Wednesday, July 19, 2006
Speak fo' yo' self

Quickie:
Point things where you want them to go now. You have more influence than you think.

Overview:
Incorporate some regular form of meditation or relaxation into your life. A regular massage or ten minutes of scheduled downtime can do wonders for your quality of life. Self-care expands your definition of self.


This was my horoscope today, Monday July 17 2006.

I am not a huge astrology buff, but I do believe in the power of the universe and things being set in motion and the more we resign to ride the wave the easier things become. Today I found myself in the unexpected position of discussing some pretty sensitive issues pertaining to my music. Finding myself trying to speak up and really say the truth. Which effing sucks sometimes. But I did it. And I’m proud of myself. And I’m going to go get a massage. Thanks horoscope genie!

Learning to communicate has by far been the hardest thing I’ve ever had to do. And you’d think I’d be better at it considering it was my major. I don’t know how many of you are out there and bite your tongue all the time like I do. Great diet trick, but lousy for getting your point across. Today was just me and my bare bones and my truth. And to be honest, it felt great. I had a great heart to heart with my band mates and another with my producer…and while things that get said can be uncomfortable or difficult to hear… they are so powerful, because they are true. And we ended up coming to some really powerful realizations that will only make things better and stronger in the long run. And now I’m on a truth kick. So don’t ask me if you look fat in those pants, cause I just might tell you. ;)
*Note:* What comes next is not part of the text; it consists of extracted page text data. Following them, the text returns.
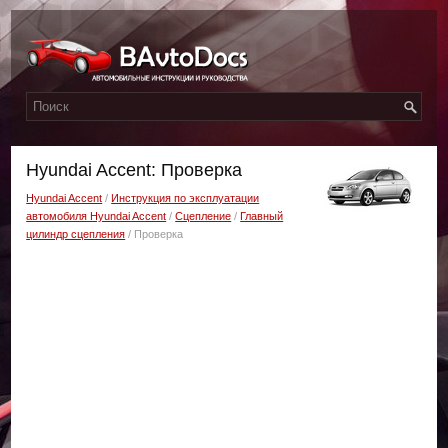
Hyundai Accent: Проверка
Hyundai Accent
/
Инструкция по эксплуатации
автомобиля Hyundai Accent
/
Сцепление
/
Главный
цилиндр сцепления
/ Проверка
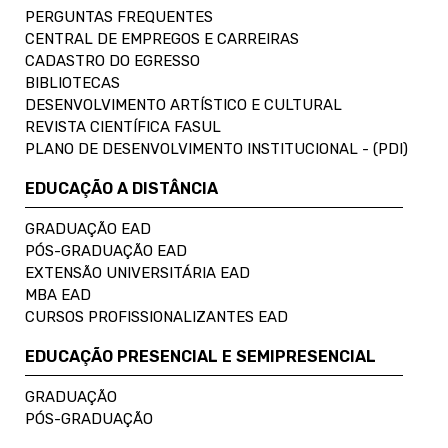
PERGUNTAS FREQUENTES
CENTRAL DE EMPREGOS E CARREIRAS
CADASTRO DO EGRESSO
BIBLIOTECAS
DESENVOLVIMENTO ARTÍSTICO E CULTURAL
REVISTA CIENTÍFICA FASUL
PLANO DE DESENVOLVIMENTO INSTITUCIONAL - (PDI)
EDUCAÇÃO A DISTÂNCIA
GRADUAÇÃO EAD
PÓS-GRADUAÇÃO EAD
EXTENSÃO UNIVERSITÁRIA EAD
MBA EAD
CURSOS PROFISSIONALIZANTES EAD
EDUCAÇÃO PRESENCIAL E SEMIPRESENCIAL
GRADUAÇÃO
PÓS-GRADUAÇÃO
To bring all of you up to speed in some form, (as I am well aware of how absent I’ve been)
I have been in the studio for at least some chunk of almost everyday working with my producer on editing and cleaning up and finishing these tracks. I am really proud of this album and feel like at the end of the day I can look back and say I worked my ass off at being really true to my own vision. My heart and soul is in this project (cliché and all) and I can’t wait to share it with you.
But I must say that I have lovingly started to prepare myself for the possibility of a gentle rebellion against what this album will be. I have a sneaking suspicion that I’ll hear a few versions of
“I liked it better when this song was that way.”
And
“why’d you sing it like that?”

I know they will come…but I’m choosing to look at it as testimony to how invested my listeners can be. Not every artist can claim fans who care enough about that artist and the music to actually get pissed off about it. I’ve decided that pissed off fans mean love.
Silver Lining? I think so.
It was a challenge to give these songs a clean slate. I have just as much history with all these songs as any listener does, and I completely understand being attached to things being a certain way. But I tried to really open my mind and let these songs stretch and become a little different. At the end of the day, I am really proud of this and I think the majority of you listeners want to grow along with the music. So mark a new little notch on kitchen wall, we’re headed for the big-kid rides now!

I’m aware that I’ve pretty much lied to your faces and said everything would be out in the summer.
I was hopeful.
I was wrong.
We’ve all seen the summer sale at the Gap come and go. …Sorry khakis, see you next year. To give everyone an idea of when to expect the new music…I will tell you what I have been told. While the actual release of the fully packaged and finished album may happen as late as next year (insert wild and raucous angry mob noise here) I’m really pushing to get something out by late fall. It may be an EP or sampler of the album itself, but if I can get the music to you in any form, I will. Believe me, nobody wants this done and done more than I do.
Well, Will Ferrell might be more anxious than me but I think he’s the only one.

At this moment in time we have two more days of recording cellos, and one more day of some vocals, but then we are in mixing heaven. Which is similar to doggie heaven, but with less kibble, more bits. Once we turn in the mastered mixed recordings to the label, they all listen to it and tell us to change everything and then we change a bunch of stuff and then they get happy and then they give us the green light. Then I meet with a product manager from the label who will help me formulate the visual aspects of the artwork for the cd. Then I put on a bunch of makeup and I tilt my head and we take some photos and they put them and the music in a big computer somewhere and out comes the cd.
Then you all have to buy it. J
But no pressure., My mom signed up for at least fifty. And my neighbor said she’d buy one. The label’s gonna love me.

But I love you all already. And I really appreciate that you forgive me for not writing more. I feel like we’re closer because of that. That and the fact that you promise to buy the cd.
Well, those two things, and the fact that you never wear that speedo anymore. I fell like we are closer because of all those things.

I will try to be better at writing. Or at least I promise to work on my cursive.